The Northman stars Alexander Skarsgard as Amleth, a viking prince on a journey to avenge his father’s death and save his mother from the hands of his evil uncle. Sound familiar? It should, as it is the same basic plot of Shakespeare’s Hamlet and Disney’s The Lion King. Similarities aside, The Northman proves to be a standalone film that is a cut above the rest.
We start with a young Amleth in 895 AD, traversing his life in the North Atlantic with his father, King Aurvandil (Ethan Hawke) and his mother, Queen Gudrun (Nicole Kidman). Their kingdom is a snow covered wonderland, where the King is always tasked with the ungodly chore of battling others to keep his family and kingdom safe. Unfortunately for the King, the true evil comes from within his own family, as his only brother, Fjolnir (Claes Bang), plots against him to take over the kingdom. While witnessing the death of his father at the hands of his uncle in a torturous ambush, young Amleth flees his homeland uttering his creed to himself, “I will avenge you father, I will save you mother, I will kill you Fjolnir.”

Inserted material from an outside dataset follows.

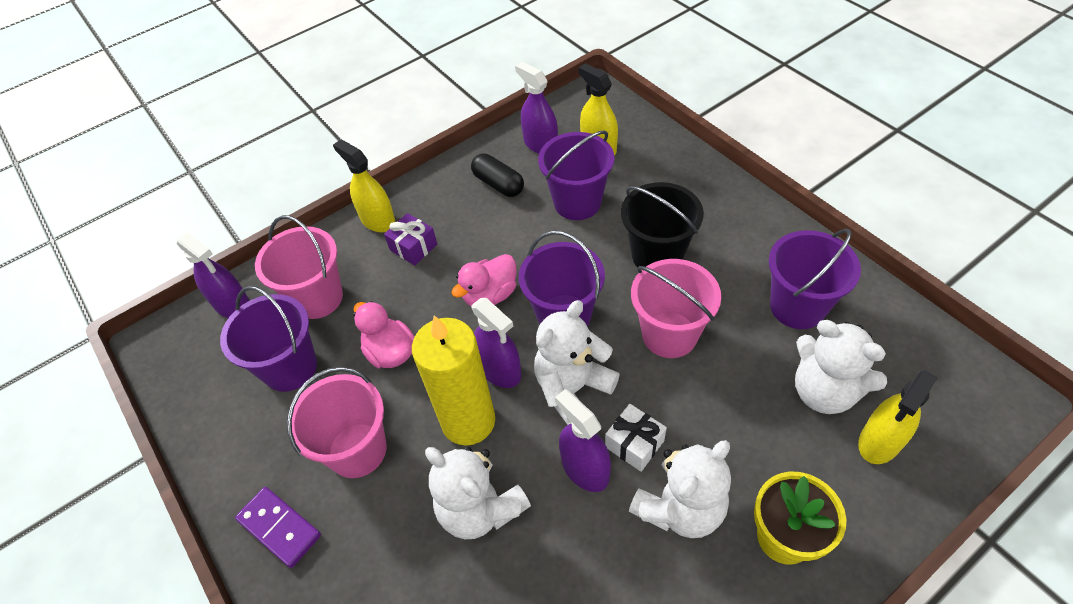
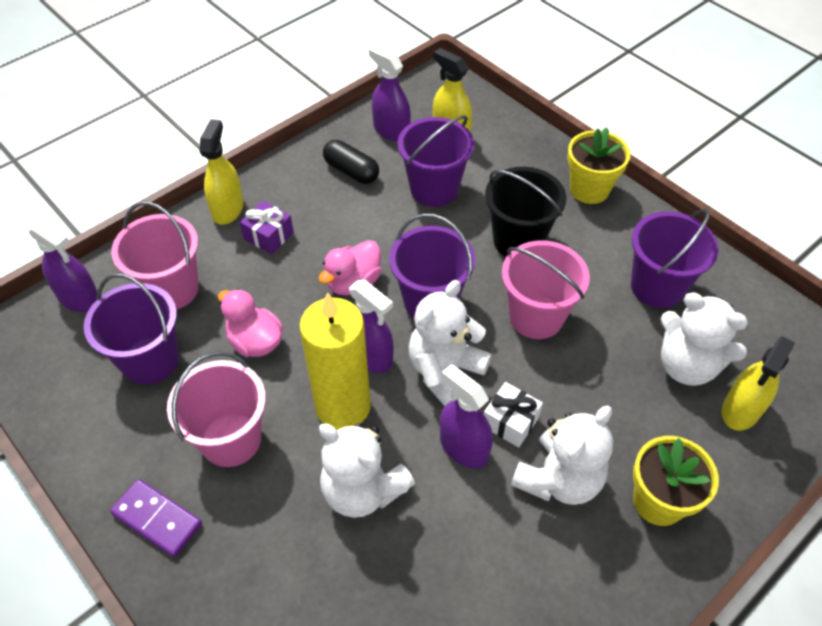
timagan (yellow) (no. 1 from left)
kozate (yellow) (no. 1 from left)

We cut to a much older, and hot as fuck, Amleth, who is a true viking in an animalistic society where he helps to destroy towns and take others as his prisoner. Fit and full of rage, Amleth is the definition of strength on the outside, while wrestling with demons of hate on the inside. Still intending to follow through with his promise to his father and mother, Amleth hears rumors of his uncle’s whereabouts, and sets off on a plan to finally take what is rightfully his.
Boarding a slave ship as a stowaway, Amleth meets the incredibly beautiful Olga of the Birch Forest (Anya Taylor-Joy), who agrees to become his most trusted ally throughout his quest. As the slave ship docks in Iceland, Amleth quickly discovers his uncle and mother, as well as their two children, have taken over this new land as they were dethrowned by others in Amleth’s original kingdom. Disguising himself as a slave and unrecognizable in his older years, he attempts to gain the trust of his uncle, before he plans to wield a sword into his father’s killer.
The Northman is an incredibly gifted film full of hostility, genealogy, strength, and desire. Alexander Skarsgard is picture perfect as Amleth, a man with one solitary vision for how his life should go, based upon the dreams of his father. Anya Taylor-Joy is ferociously talented as Amleth’s ally and love interest, while Claes Bang gives a truly horrifying performance as the main villain. The only drawback to the film’s success is Kidman’s casting, as it brings memories of when Angelina Jolie and Colin Farrell were cast as the mother/son duo in Alexander. Kidman and the twist in the middle of the film go hand in hand, but it would’ve been preferable to have cast an actress that didn’t just play Skarsgard’s battered wife in a famous series, Big Little Lies.
Without giving away too much more, Eggers’s use of light, darkness, and stunning cinematography by Jarin Blaschke should be reason enough for anyone to see this film.